Sa première participation électorale remonte à une partielle municipale en 1976 au no 18, où elle s’allie à Devanand Rittoo et Paul Bérenger, mais elle est battue de 50 voix. Sheila se rattrape en 1977, est élue conseillère aux Villes-Sœurs et devient adjointe au maire. En 1979, elle démissionne de toutes les instances du MMM, siège comme indépendante et organise un meeting solo à Stanley, une réussite où elle dénonce les dérives de son ancien parti.
Pour les législatives de 1982, elle ne se porte pas candidate. Elle relate : « Lors de la scission de 1983 entre le MMM et le PSM, le MSM a été formé sous la direction de feu Sir Anerood Jugnauth. À la demande de SAJ, Madun Dulloo est venu me voir deux jours avant le Nomination Day pour me proposer de rejoindre ce nouveau parti, et j’ai accepté ».
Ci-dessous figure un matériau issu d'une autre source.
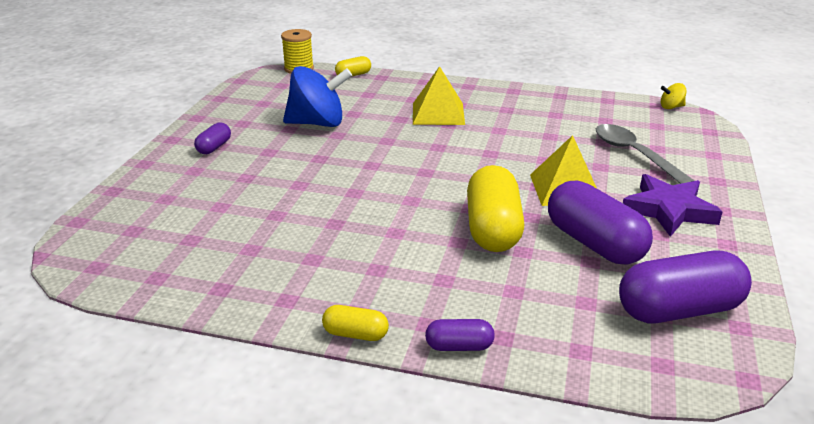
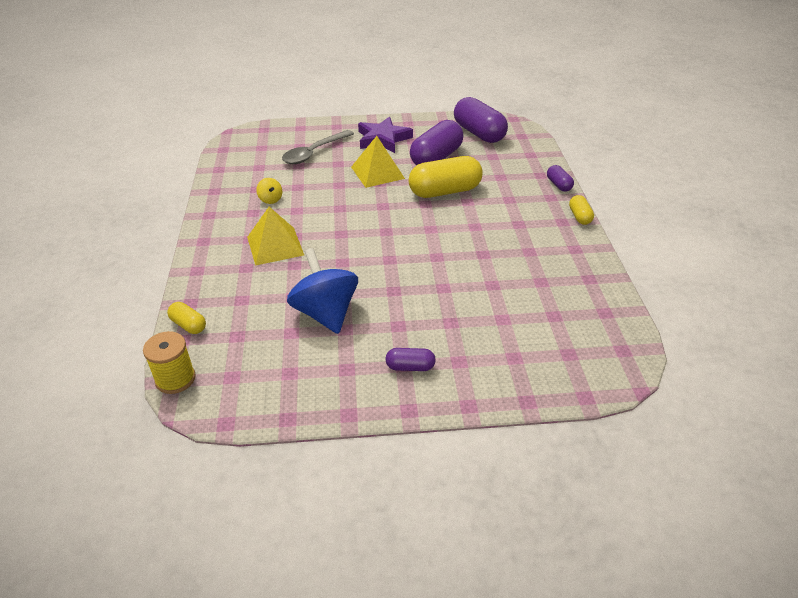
camera: 110 degrees left, 10 degrees up
(671, 107) = (225, 143): yellow spinning top -> yellow spinning top (270, 199)

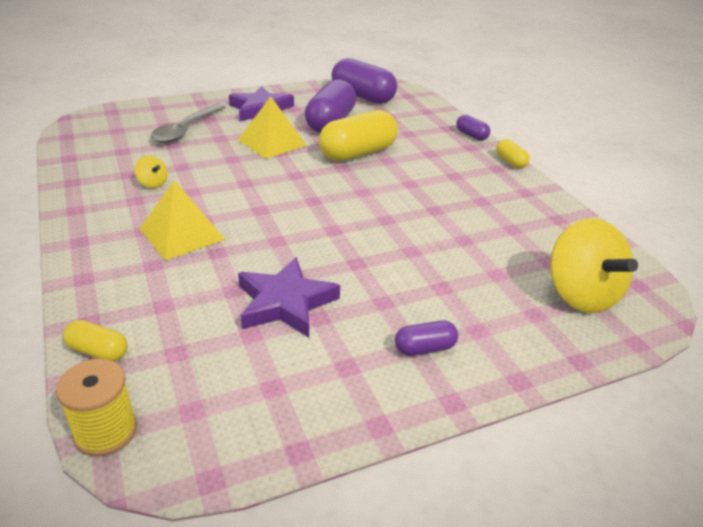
camera: 20 degrees left, 5 degrees down
(325, 313) = (285, 303): blue spinning top -> purple star
(563, 349) = (580, 294): none -> yellow spinning top

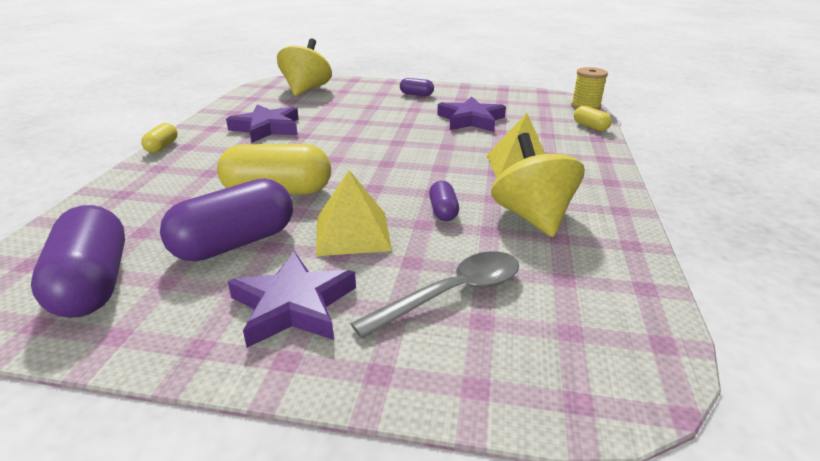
camera: 145 degrees left, 5 degrees down
(153, 183) = (532, 217): yellow spinning top -> yellow spinning top, size x2.29
(471, 135) = (124, 178): purple capsule -> purple capsule (443, 211)
(480, 207) = (267, 128): none -> purple star

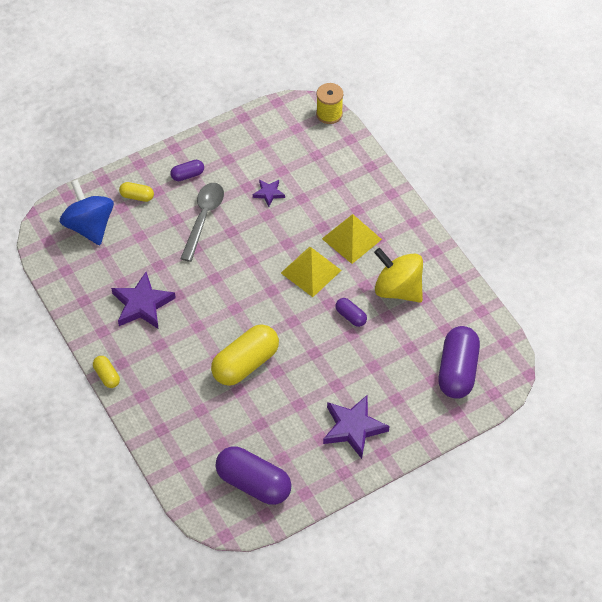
camera: 40 degrees left, 25 degrees up
(235, 243) = (279, 415): purple capsule -> purple capsule (457, 371)
(306, 90) = (89, 226): yellow spinning top -> blue spinning top
(352, 233) = (325, 367): yellow pyramid -> yellow pyramid (311, 271)
(453, 293) = (409, 373): grey spoon -> grey spoon (204, 218)
(471, 120) = (269, 193): purple star -> purple star, size x0.53
(590, 127) = (355, 150): yellow capsule -> yellow capsule (137, 196)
Candidate au no 14, Sheila Bappoo est élue en 1983, puis réélue en 1987 et 1991 au no 16. Par la suite, elle quitte le MSM avec Rama Sithanen, Alain Laridon, Ramduth Jaddoo et Michael Glover pour fonder le RPR. Elle explique : « Après la défaite du MSM en 1995, malgré de bons résultats économiques, le parti a dérivé. Il refusait les réformes et certains propos à connotation communautaire ont été très mal perçus. On nous a clairement dit que si on n’était pas d’accord, on pouvait partir ».
Le RPR, qu’elle dirige, reste actif sur le terrain, au point que Navin Ramgoolam leur demande un coup de main. Lors de la partielle au no 20 opposant Xavier-Luc Duval à Françoise Labelle, le soutien du RPR permet l’élection du leader des Bleus. En remerciement, le PTr propose une alliance avant les législatives de 2000. Le RPR est alors dissous et intégré au PTr. Aux élections de 2005, Sheila Bappoo se présente sous la bannière du PTr au no 16 où elle est élue en tête de liste. En 2010, elle est de nouveau élue au no 16 et retrouve son poste de ministre.
Dans sa jeunesse, Sheila a été Girl Guide sous la direction de Miss Thomas. Elle est restée fidèle à sa ville de cœur, Beau-Bassin, qu’elle n’a jamais quittée.